District residents have regained all jobs lost during the 1981-1982 recession, according to the D.C. Department of Employment Services. What's more, D.C. residents not only have regained those lost jobs, but also have gained an additional 18,600 jobs in the interim, the department noted in its monthly labor summary in May.
While the raw numbers are impressive, even more significant is the overall trend that the DES observed. The District "finally recovered" from the 1981-82 recession in 1984, the department said. Most of the cyclical unemployment "has probably been squeezed from the city's labor market," it continued.
That puts a slightly different twist on the labor picture, not just for the District, but for the suburbs as well. An unemployment rate of 8.1 percent in the District is still too high (compared to only 3.7 percent for the entire metropolitan Washington area), but a reversal of the city's jobless trend, which was fueled by the recession, certainly has to change some commonly held assumptions. That mythical large pool of unemployed D.C. residents may not be so big after all. It is substantial, nonetheless.
Whatever the size, the changes in its makeup have some implications for those suburban communities where labor shortages abound.
Theoretically, part of that shortage could be wiped out by matching unemployed D.C. residents with unfilled jobs in the suburbs. It has been demonstrated already that arranging transportation to many of those jobs is a major problem. Moreover, lower wage rates in the suburbs make certain jobs there less attractive than similar jobs in the District. Now, it appears that many of those jobs in the suburbs may go unfilled much longer because of a steady increase in jobs in the city.
The March unemployment figure reported for the District last month showed a decline of half a percentage point, to 8.1 percent.

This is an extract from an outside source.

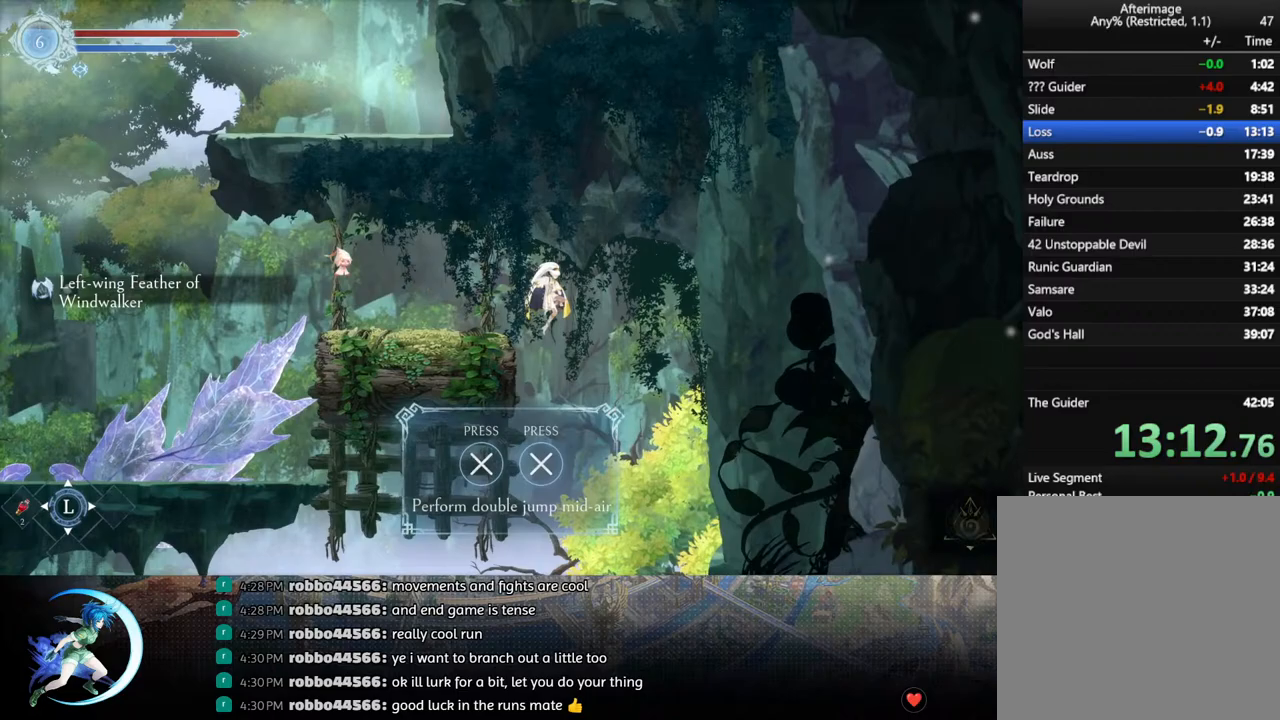
{"buttons": [], "left_stick": "center", "right_stick": "center", "events": [[17, "DPAD_DOWN", "down"], [100, "CROSS", "down"], [183, "CROSS", "up"], [183, "DPAD_DOWN", "up"]]}
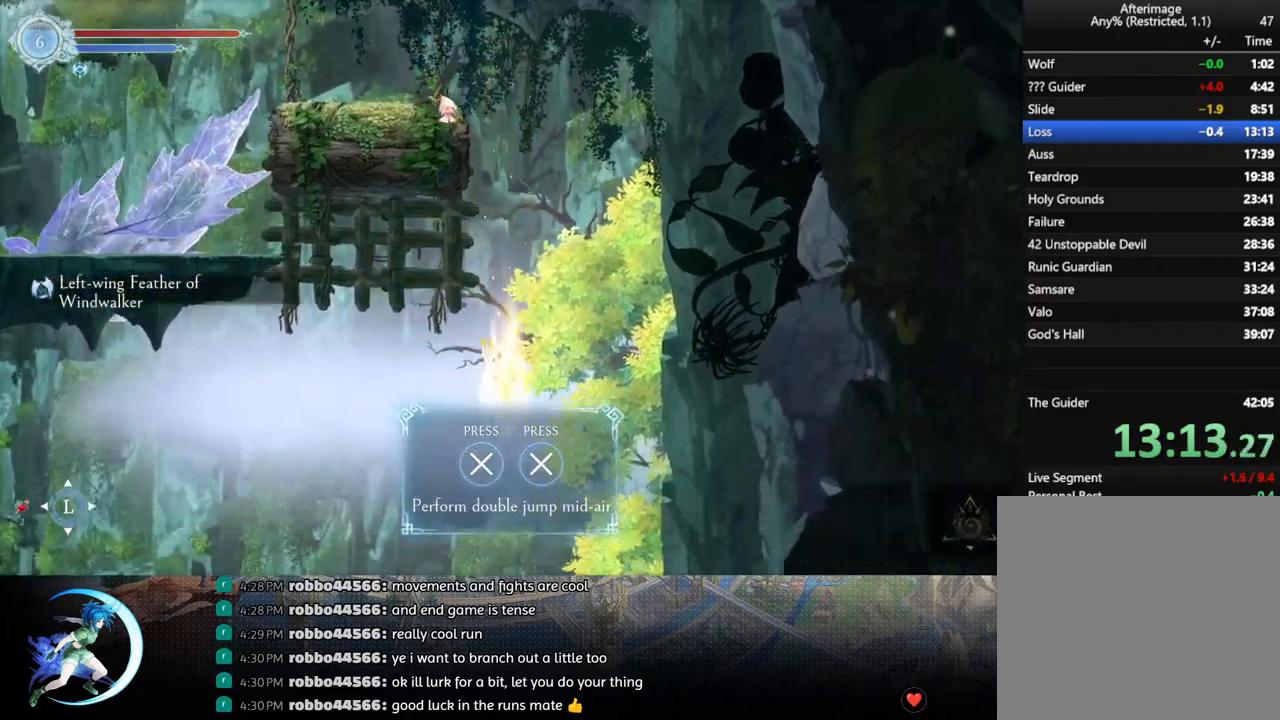
{"buttons": [], "left_stick": "center", "right_stick": "center", "events": []}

In absolute numbers, however, the number of jobless District residents fell just below the March 1981 level of 26,300, according to DES calculations.
Compared with estimates for March 1984, the employment situation of District residents continues to show "substantial" improvement, DES officials said. The jobless rate declined 1.5 percent over the year, reducing the number of unemployed by 4,200.

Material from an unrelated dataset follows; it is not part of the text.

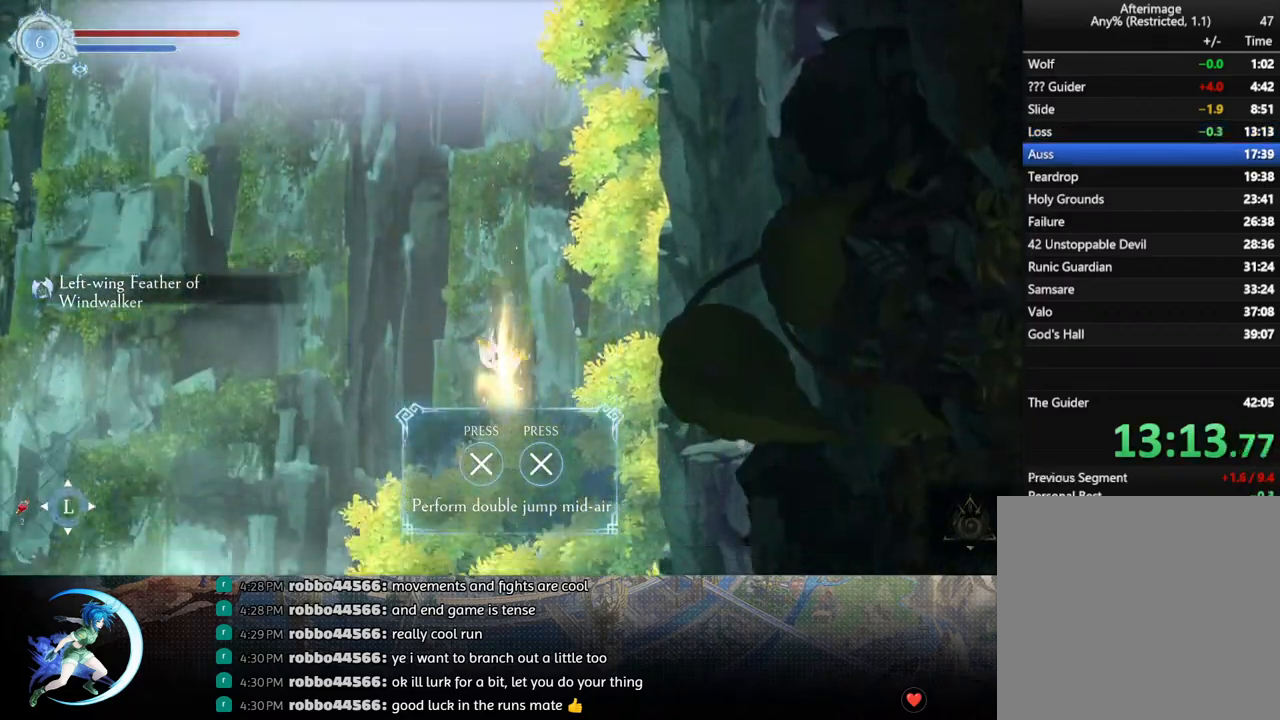
{"buttons": [], "left_stick": "center", "right_stick": "center", "events": []}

Between February and March of this year, in fact, nearly 3,000 jobs were added to the District's economy -- 2,000 in the private sector and 900 in government. At least 1,000 were added in the services sector and 600 in the retail trade area. There were, in fact, 13,100 more new jobs in the District in March 1985 than there were in March 1984.
Interestingly, growth in the District's federal work force increased slightly over the year, but the importance of the federal job base is diminishing gradually, according to the DES. The private sector, meanwhile, grew at a more rapid clip (3.2 percent) than the federal sector. The DES reports there are now 17,700 fewer federal jobs and 20,600 more private jobs in the District.
Improvement in the District's job picture notwithstanding, structural changes will be necessary to reduce the unemployment rate, as the DES suggests. Even though improvement in the District's employment situation has been documented by the DES, a more formal link between city and suburbs is vital, it seems, if area employment problems are ever going to be resolved.
In its latest area labor summary, the DES maintains that city residents "need to benefit from the rapid suburban job growth through expansion and refinements to the public transportation systems." Employers must contribute to the joint efforts of government to provide experience and training for the structurally unemployed, it added. Further, the federal government "must at least stabilize its local work force and the national economy must continue to expand" if improvement in local employment is to continue, the DES said.
First a Virginia Employment Commission official cited a major shortcoming in the area's transportation network, and now the D.C. Department of Employment Services advocates expansion and refinements to the public transportation systems. Others have yet to be heard on this issue, and it's about time for them to be.